* Your assignment: In the records below, the lines between the one holding "middle tip: (500, 248)" and the one holding "thumb ip: (1024, 858)", inclusive, are to be transcribed exactly; no pictures are to be included.

[Opening Available records section]

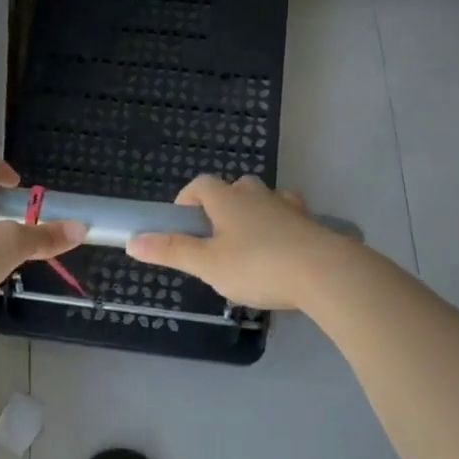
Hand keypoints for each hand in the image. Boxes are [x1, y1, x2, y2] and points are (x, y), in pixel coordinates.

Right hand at [125, 174, 349, 310]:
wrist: (325, 273)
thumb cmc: (258, 266)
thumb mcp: (207, 264)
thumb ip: (171, 251)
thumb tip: (132, 241)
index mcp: (227, 200)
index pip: (200, 184)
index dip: (187, 200)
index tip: (182, 224)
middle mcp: (257, 195)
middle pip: (234, 189)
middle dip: (222, 207)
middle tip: (215, 240)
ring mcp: (288, 208)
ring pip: (265, 201)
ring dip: (253, 216)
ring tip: (248, 247)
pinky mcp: (312, 225)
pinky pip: (290, 219)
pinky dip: (281, 229)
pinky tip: (281, 253)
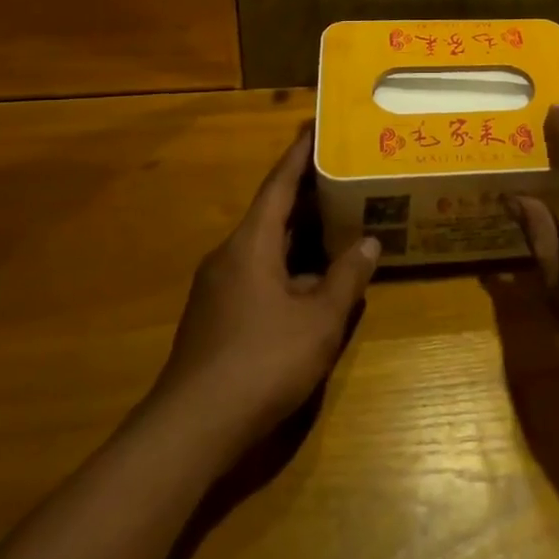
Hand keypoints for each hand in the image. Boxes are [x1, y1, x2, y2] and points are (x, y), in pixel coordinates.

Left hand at [151, 125, 379, 460]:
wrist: (189, 432)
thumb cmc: (260, 362)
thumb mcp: (318, 321)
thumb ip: (347, 278)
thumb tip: (369, 243)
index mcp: (251, 243)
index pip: (279, 184)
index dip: (301, 154)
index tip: (316, 126)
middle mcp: (230, 256)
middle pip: (273, 213)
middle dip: (308, 194)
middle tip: (344, 173)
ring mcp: (219, 289)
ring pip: (267, 247)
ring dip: (301, 235)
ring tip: (339, 222)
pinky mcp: (216, 318)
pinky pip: (259, 274)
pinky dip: (289, 266)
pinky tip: (314, 282)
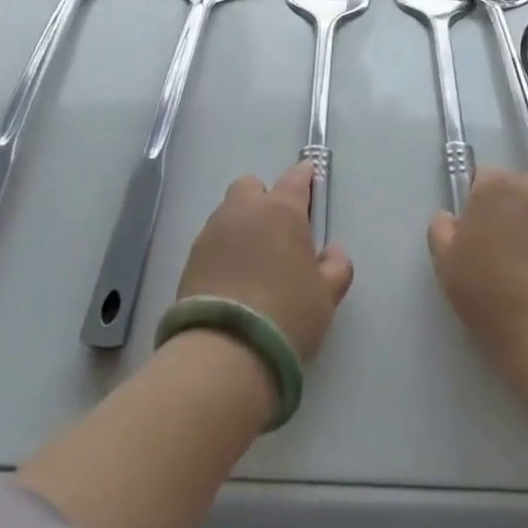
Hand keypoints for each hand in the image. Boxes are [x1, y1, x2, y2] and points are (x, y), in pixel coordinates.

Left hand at [176, 162, 354, 361]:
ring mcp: (213, 231)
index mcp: (282, 210)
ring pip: (229, 213)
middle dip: (264, 199)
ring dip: (242, 225)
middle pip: (252, 187)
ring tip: (253, 262)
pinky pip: (212, 241)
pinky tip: (232, 279)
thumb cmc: (288, 313)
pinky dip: (223, 250)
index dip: (305, 178)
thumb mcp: (326, 295)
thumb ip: (336, 266)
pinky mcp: (190, 257)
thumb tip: (332, 251)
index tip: (310, 186)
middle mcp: (245, 210)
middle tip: (278, 232)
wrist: (225, 350)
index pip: (296, 177)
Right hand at [428, 168, 527, 370]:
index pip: (481, 179)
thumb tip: (449, 217)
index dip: (476, 205)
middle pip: (514, 187)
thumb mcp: (447, 264)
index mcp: (495, 185)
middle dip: (506, 208)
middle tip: (500, 248)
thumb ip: (441, 230)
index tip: (475, 235)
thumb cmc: (491, 293)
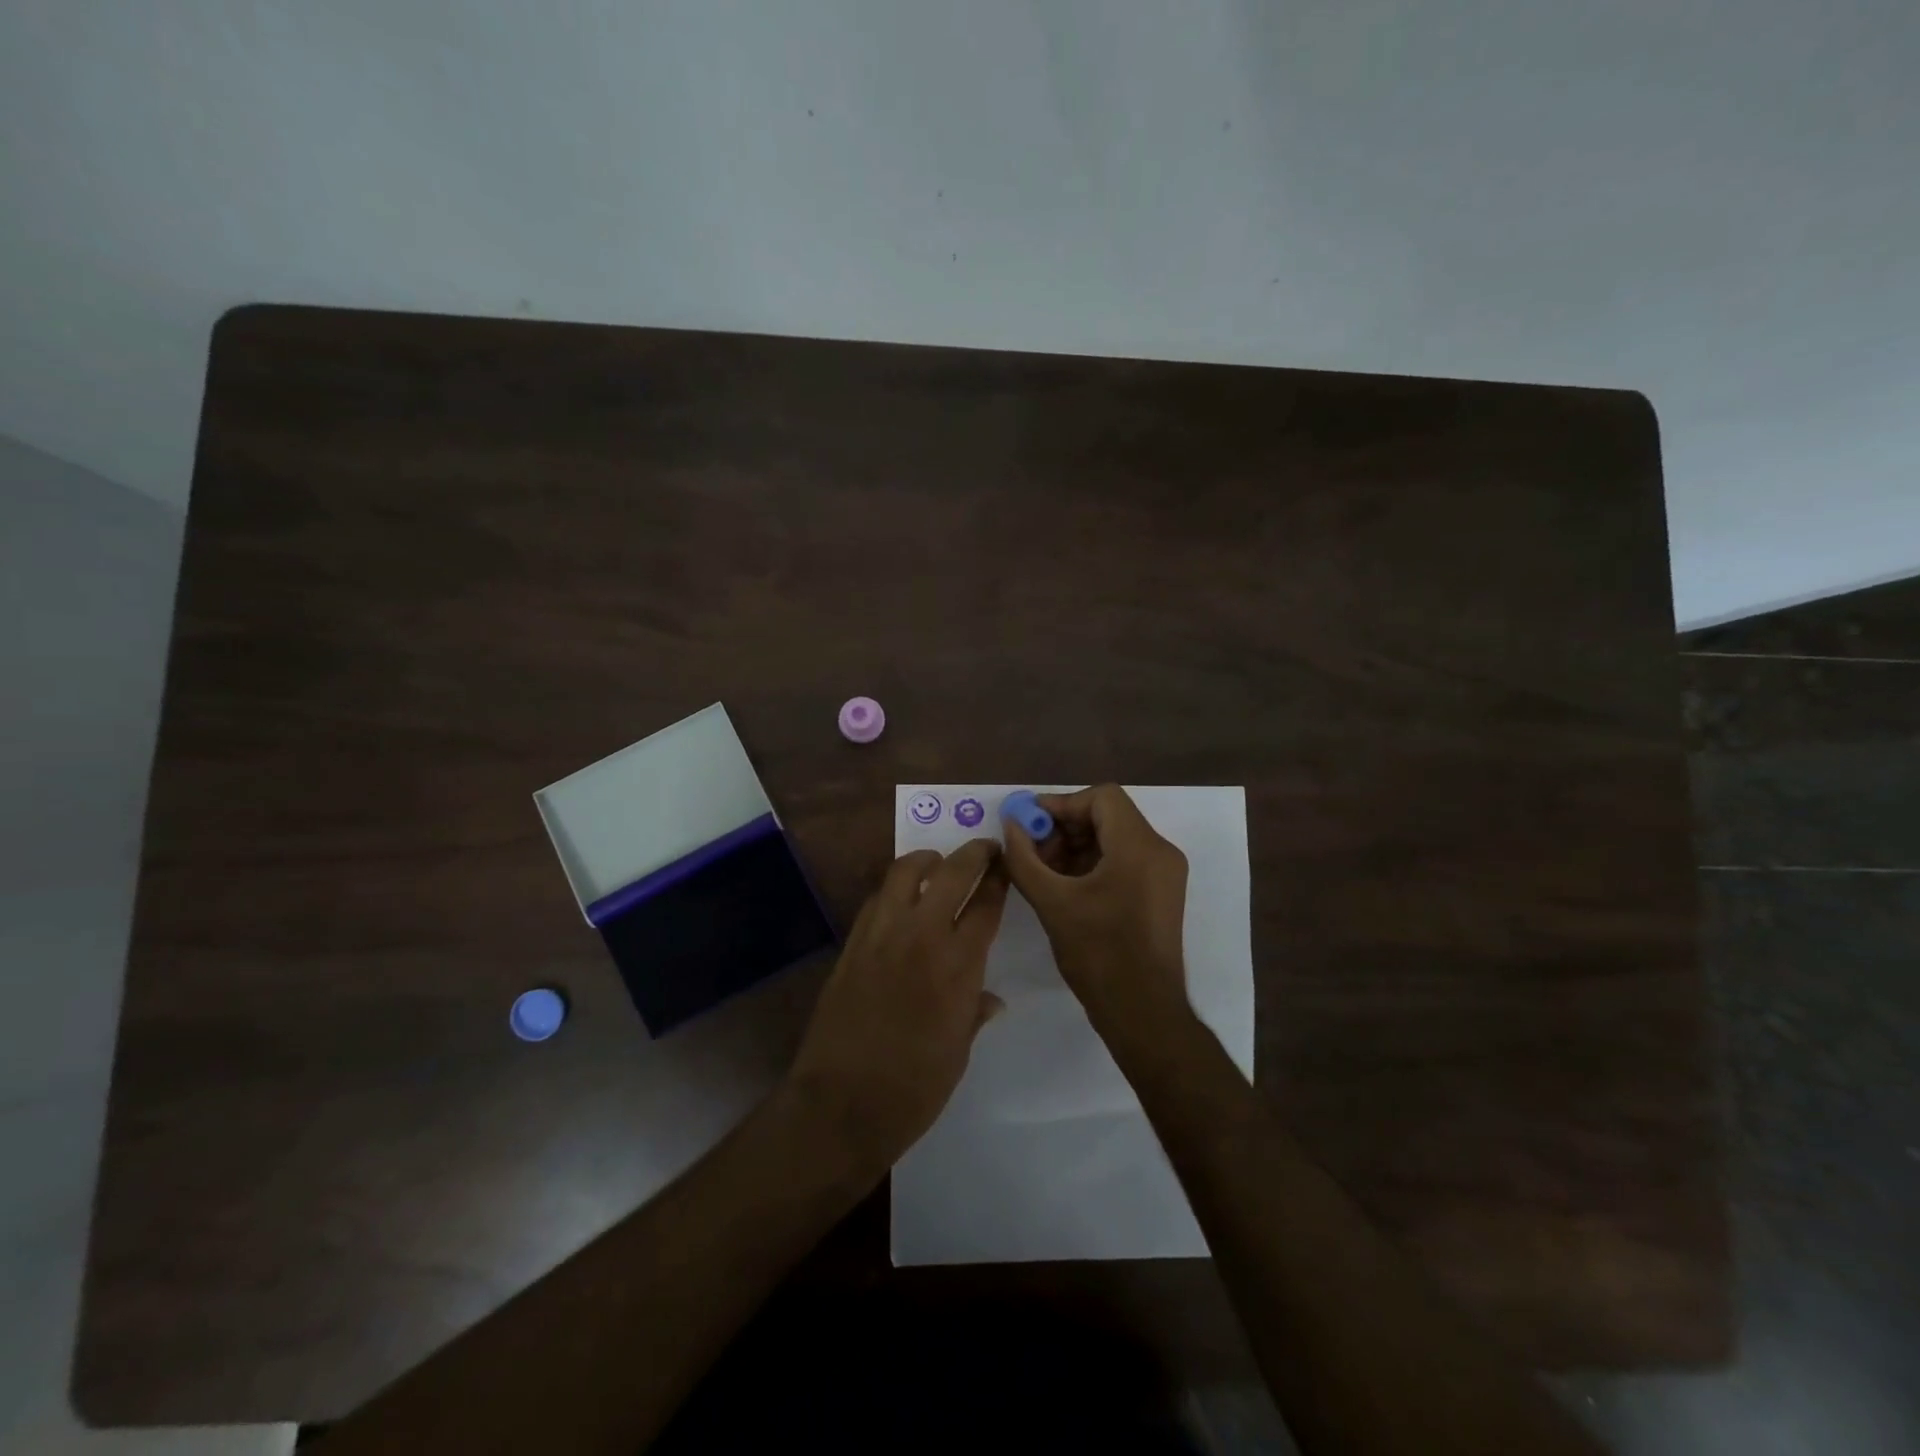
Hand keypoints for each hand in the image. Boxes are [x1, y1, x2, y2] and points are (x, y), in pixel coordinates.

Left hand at [786, 839, 1007, 1172]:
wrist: (840, 1104)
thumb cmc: (913, 1088)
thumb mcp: (958, 1052)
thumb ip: (974, 1013)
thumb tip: (992, 999)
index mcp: (957, 965)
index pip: (986, 904)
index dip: (1000, 880)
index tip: (1007, 865)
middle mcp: (921, 936)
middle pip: (951, 873)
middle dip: (973, 854)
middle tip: (985, 848)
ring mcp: (881, 934)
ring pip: (905, 871)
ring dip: (928, 861)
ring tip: (939, 865)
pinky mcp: (852, 943)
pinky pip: (877, 898)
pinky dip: (895, 888)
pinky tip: (902, 900)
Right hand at [1000, 784, 1190, 1046]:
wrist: (1142, 1011)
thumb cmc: (1098, 953)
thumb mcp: (1051, 902)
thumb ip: (1024, 858)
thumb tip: (1010, 824)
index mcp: (1139, 847)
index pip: (1101, 797)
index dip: (1061, 804)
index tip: (1029, 824)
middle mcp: (1159, 851)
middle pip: (1108, 815)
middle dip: (1065, 827)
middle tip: (1031, 849)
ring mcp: (1164, 873)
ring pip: (1115, 838)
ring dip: (1076, 846)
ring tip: (1043, 871)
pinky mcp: (1161, 892)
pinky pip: (1124, 860)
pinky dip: (1093, 863)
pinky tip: (1064, 886)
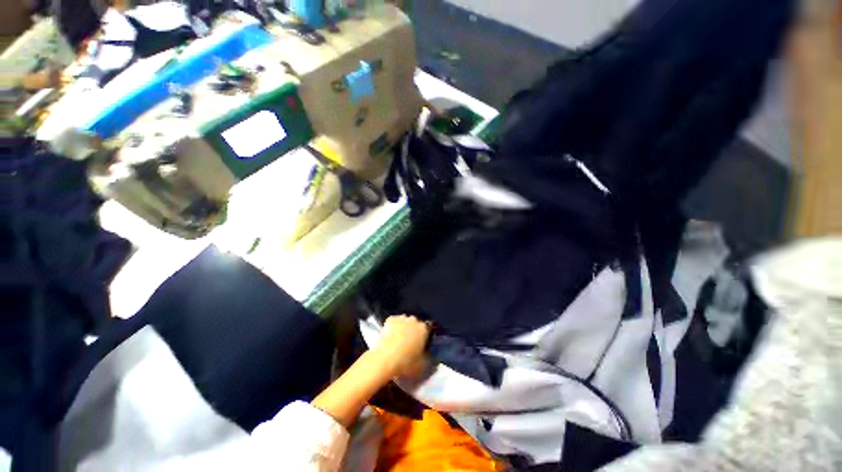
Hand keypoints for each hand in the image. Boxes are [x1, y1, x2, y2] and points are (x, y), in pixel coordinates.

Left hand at [372, 315, 430, 377]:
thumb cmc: (406, 363)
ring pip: (406, 321)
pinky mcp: (390, 319)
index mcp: (424, 328)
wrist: (384, 360)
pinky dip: (394, 326)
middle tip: (413, 342)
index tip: (425, 342)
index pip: (430, 328)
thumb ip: (430, 358)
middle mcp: (414, 320)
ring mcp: (401, 318)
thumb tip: (431, 354)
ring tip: (401, 340)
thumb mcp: (424, 365)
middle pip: (417, 323)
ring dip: (405, 327)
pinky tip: (392, 336)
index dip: (428, 335)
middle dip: (416, 331)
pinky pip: (395, 321)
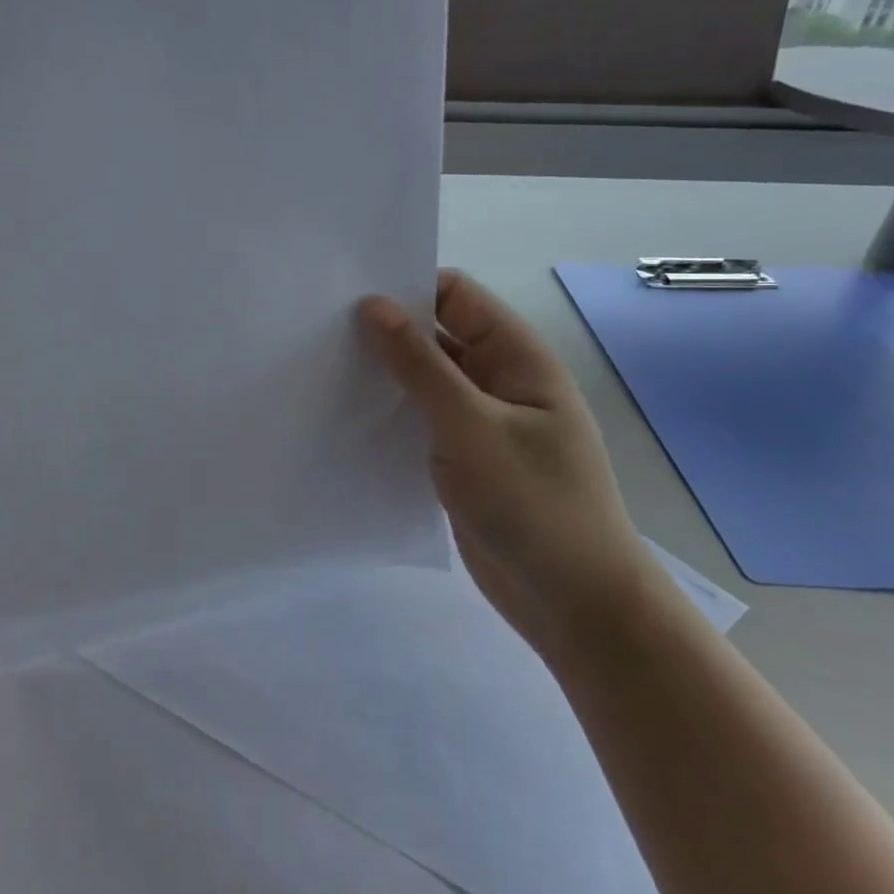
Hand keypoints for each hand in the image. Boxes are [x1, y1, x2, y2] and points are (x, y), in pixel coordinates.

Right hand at [360, 271, 659, 651]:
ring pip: (424, 379)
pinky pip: (421, 419)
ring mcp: (480, 421)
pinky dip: (390, 412)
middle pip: (436, 334)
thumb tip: (373, 305)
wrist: (573, 604)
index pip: (456, 296)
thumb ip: (420, 364)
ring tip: (322, 368)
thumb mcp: (471, 426)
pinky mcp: (461, 457)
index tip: (348, 297)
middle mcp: (498, 380)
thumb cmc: (533, 504)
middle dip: (386, 330)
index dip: (408, 289)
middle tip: (320, 331)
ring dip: (384, 373)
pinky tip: (347, 415)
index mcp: (516, 357)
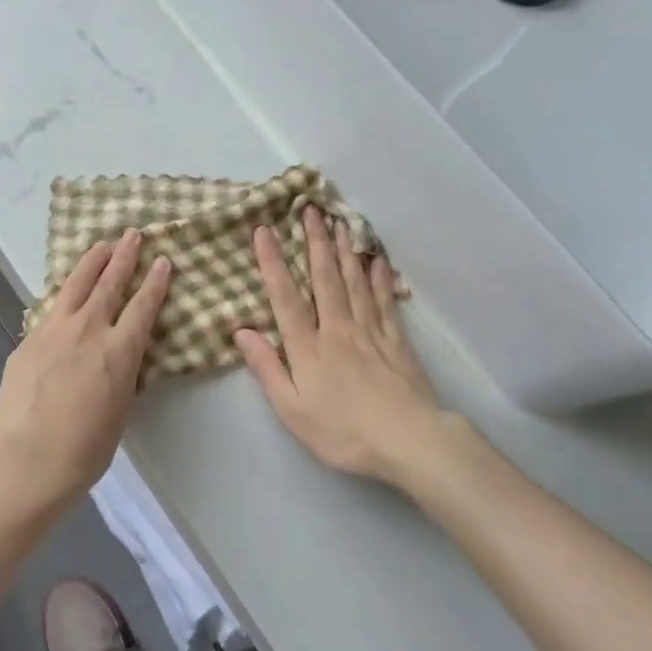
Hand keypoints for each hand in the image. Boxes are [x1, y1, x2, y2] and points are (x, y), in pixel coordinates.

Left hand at [0, 229, 170, 510]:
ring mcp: (53, 331)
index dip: (155, 281)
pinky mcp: (28, 341)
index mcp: (119, 350)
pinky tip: (65, 292)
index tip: (163, 260)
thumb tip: (120, 355)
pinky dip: (64, 295)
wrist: (30, 457)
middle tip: (132, 235)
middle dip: (123, 257)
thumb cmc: (87, 446)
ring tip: (101, 245)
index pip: (143, 305)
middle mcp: (88, 330)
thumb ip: (122, 372)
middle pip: (109, 284)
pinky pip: (50, 309)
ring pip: (75, 286)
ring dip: (91, 263)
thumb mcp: (121, 407)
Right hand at [234, 206, 448, 488]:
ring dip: (344, 251)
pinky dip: (381, 278)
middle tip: (310, 210)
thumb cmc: (343, 431)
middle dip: (315, 242)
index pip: (285, 297)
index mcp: (308, 347)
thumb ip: (267, 368)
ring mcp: (371, 331)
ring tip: (340, 223)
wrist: (408, 441)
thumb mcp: (292, 409)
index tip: (264, 230)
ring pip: (355, 282)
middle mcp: (338, 329)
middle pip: (325, 278)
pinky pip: (385, 301)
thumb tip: (243, 331)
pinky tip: (378, 261)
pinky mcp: (397, 341)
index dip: (273, 263)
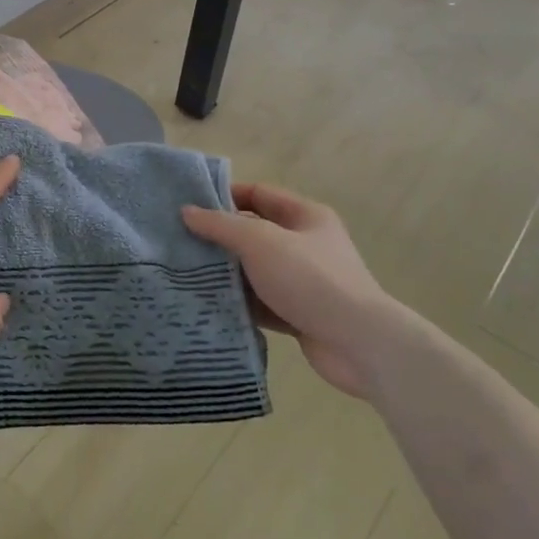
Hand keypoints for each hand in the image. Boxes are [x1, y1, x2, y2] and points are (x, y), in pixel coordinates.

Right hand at [182, 183, 399, 397]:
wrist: (359, 345)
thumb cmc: (309, 279)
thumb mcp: (259, 242)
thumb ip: (221, 225)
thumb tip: (187, 211)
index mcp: (305, 216)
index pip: (258, 193)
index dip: (225, 196)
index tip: (190, 205)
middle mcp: (306, 244)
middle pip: (254, 232)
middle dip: (220, 237)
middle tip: (180, 241)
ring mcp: (303, 281)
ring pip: (255, 269)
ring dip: (226, 272)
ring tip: (185, 273)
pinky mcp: (299, 314)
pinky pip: (261, 302)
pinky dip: (239, 302)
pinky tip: (209, 304)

[Closing Available records section]

* Solution below:
middle tip: (500, 248)
thumb ip: (441, 230)
index tip: (475, 235)
thumb cmc: (491, 293)
Hand keypoints for each hand in the image. Boxes are [x1, y1, x2, y2] and points are (x, y), in pixel coordinates.

Left hand at [786, 839, 1007, 1172]:
wrist: (840, 1104)
thumb cmc: (913, 1088)
thumb mcp: (958, 1052)
thumb ip: (974, 1013)
thumb tip: (992, 999)
index mcp: (957, 965)
index pip: (986, 904)
index dip: (1000, 880)
index tip: (1007, 865)
middle mcp: (921, 936)
middle pip: (951, 873)
middle dip: (973, 854)
middle tip: (985, 848)
ring mcp: (881, 934)
ring pip: (905, 871)
ring dip: (928, 861)
ring tip: (939, 865)
pinky mcp: (852, 943)
pinky pip: (877, 898)
pinky dip: (895, 888)
pinky tip: (902, 900)
Right hand at [1000, 784, 1190, 1046]:
wrist: (1142, 1011)
thumb cmc: (1098, 953)
thumb mcp: (1051, 902)
thumb ip: (1024, 858)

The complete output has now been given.